Disney-fied way of looking at the world.

To label someone “homosexual”, to let that be the thing that identifies them in your eyes, shows just how little you care about them as a person and just how little you want to know them for who they really are.

I love music by Lake Street Dive.  I enjoy splitting firewood….I like the smell of fresh oak, the sound of an axe splitting a log and I enjoy the exertion.  I absolutely hate working on cars, even simple maintenance like changing the oil.  If I could have any job in the world I’d be a country music singer, but alas I’m nearly tone-deaf and haven’t been able to learn the guitar in my twenty years of guitar ownership.  Fall is my favorite time of the year.  I can’t stand being wet.  Whether the water is coming down on me (rain) or rising up on me (swimming), it all irritates me when I get wet.  I’m terrible at shooting doves, but absolutely love going dove hunting.  It’s never, ever bothered me that I’m so awful at it…I just think it’s a great time.  I’d be absolutely lost without my wife, I can’t even work our DVD player without her help.  Tater Tot Casserole is one of my favorite meals.  I think Simon Winchester is the greatest story-teller of our time.

That’s just a little bit of who I am.  If you take the time to get to know me, that’s the person you’d know.  And all of that is what I’d like you to think of when you see me.  And because I’m an actual person with dreams and disappointments and personality I’d be appalled if you introduced me as “Eric, he prefers a vagina.”

“Homosexual” is a descriptor, not a title.  If we need to use it as the former, so be it.  But using “homosexual” as a title is shallow, childish and crass….Whether is given as a title by the media or taken as a title by those inclined to do so.

I’m a person composed of, and identified by,

more than just my sexual urges.  We should all be.

While we’re on the topic of using “homosexual” as a title….Since when did who you’re having sex with become such a topic of everyday discussion?

If I were homosexual I would be disgusted by how infatuated everyone else was with my sex life.  If you’re going to identify someone by who they have sex with, it seems perfectly fair to me for them to be able to title you as “Bob, who had seven sexual partners before he was married” or “Suzy, who lost her virginity when she was seventeen”.

What’s that?  Those things are crude (I warned you) and shouldn’t be a topic of conversation, much less the way you introduce someone?  True and true.

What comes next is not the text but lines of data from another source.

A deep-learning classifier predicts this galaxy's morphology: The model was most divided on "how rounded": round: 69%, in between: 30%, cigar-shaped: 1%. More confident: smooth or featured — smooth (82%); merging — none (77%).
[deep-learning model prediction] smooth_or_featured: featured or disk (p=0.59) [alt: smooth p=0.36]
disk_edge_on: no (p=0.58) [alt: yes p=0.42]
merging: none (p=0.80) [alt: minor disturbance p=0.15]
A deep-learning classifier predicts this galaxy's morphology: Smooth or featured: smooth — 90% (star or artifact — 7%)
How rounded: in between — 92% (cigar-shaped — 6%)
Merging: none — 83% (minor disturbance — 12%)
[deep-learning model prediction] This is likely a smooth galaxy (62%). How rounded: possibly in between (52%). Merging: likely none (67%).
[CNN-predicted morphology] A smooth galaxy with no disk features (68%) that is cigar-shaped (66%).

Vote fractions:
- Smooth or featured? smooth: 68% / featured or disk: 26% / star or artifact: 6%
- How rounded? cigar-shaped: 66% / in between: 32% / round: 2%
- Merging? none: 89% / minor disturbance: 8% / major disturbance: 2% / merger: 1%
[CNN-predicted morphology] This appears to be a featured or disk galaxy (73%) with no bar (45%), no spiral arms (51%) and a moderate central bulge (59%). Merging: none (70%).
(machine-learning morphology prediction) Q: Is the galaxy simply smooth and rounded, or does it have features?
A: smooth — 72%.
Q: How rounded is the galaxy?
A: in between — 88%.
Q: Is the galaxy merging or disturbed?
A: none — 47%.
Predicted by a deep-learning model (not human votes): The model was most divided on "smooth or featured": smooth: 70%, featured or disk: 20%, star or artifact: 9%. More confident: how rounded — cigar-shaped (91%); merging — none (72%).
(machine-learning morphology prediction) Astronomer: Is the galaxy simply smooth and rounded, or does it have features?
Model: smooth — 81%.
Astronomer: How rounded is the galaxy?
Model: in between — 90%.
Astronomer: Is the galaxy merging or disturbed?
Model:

And since that’s true, it’s about time we realize that people who engage in homosexuality are more than just their urges.  They’re real people.  They should be treated like real people.  Because if all they see in themselves are their sexual urges, it may very well be because that’s all that we see in them too.

 

2 Comments on “Isn’t “Homosexual” an insulting title?

  1. That was awesome and on point. My coffee came thru my nose when I read what you’d be appalled at being introduced as!